TO DO
A word-for-word transcription of every record is needed.

PROVIDED RECORDS

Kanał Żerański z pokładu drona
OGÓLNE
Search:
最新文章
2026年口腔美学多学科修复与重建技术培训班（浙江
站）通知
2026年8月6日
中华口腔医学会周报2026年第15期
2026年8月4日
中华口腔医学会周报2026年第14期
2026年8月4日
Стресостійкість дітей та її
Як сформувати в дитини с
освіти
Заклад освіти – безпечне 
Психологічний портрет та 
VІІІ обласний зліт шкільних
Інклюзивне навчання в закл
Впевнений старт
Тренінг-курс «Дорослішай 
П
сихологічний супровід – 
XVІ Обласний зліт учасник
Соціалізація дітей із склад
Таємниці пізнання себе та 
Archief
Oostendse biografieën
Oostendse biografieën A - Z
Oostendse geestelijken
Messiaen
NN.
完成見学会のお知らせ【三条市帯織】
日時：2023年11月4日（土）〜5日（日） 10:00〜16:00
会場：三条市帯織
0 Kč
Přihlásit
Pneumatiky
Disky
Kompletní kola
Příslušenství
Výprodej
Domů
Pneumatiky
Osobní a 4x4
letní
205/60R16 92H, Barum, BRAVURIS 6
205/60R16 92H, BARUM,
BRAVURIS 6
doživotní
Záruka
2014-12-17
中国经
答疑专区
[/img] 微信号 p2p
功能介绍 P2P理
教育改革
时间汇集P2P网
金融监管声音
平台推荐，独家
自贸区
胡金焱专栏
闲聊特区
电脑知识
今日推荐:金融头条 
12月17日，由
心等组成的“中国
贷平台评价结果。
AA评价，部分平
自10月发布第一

WORKED SOLUTION
Kanał Żerański z pokładu drona
OGÓLNE
Search:
最新文章
2026年口腔美学多学科修复与重建技术培训班（浙江
站）通知
2026年8月6日
中华口腔医学会周报2026年第15期
2026年8月4日
中华口腔医学会周报2026年第14期
2026年8月4日
Стресостійкість дітей та її
Як сформувати в дитини с
освіти
Заклад освіти – безпечне 
Психологічний портрет та 
VІІІ обласний зліт шкільних
Інклюзивне навчання в закл
Впевнений старт
Тренінг-курс «Дорослішай 
П
сихологічний супровід – 
XVІ Обласний зліт учасник
Соціалізація дітей із склад
Таємниці пізнання себе та 
Archief
Oostendse biografieën
Oostendse biografieën A - Z
Oostendse geestelijken
Messiaen
NN.
完成見学会のお知らせ【三条市帯織】
日時：2023年11月4日（土）〜5日（日） 10:00〜16:00
会場：三条市帯織
0 Kč
Přihlásit
Pneumatiky
Disky
Kompletní kola
Příslušenství
Výprodej
Domů
Pneumatiky
Osobní a 4x4
letní
205/60R16 92H, Barum, BRAVURIS 6
205/60R16 92H, BARUM,
BRAVURIS 6
doživotní
Záruka
2014-12-17
中国经
答疑专区
[/img] 微信号 p2p
功能介绍 P2P理
教育改革
时间汇集P2P网
金融监管声音
平台推荐，独家
自贸区
胡金焱专栏
闲聊特区
电脑知识
今日推荐:金融头条 
12月17日，由
心等组成的“中国
贷平台评价结果。
AA评价，部分平
自10月发布第一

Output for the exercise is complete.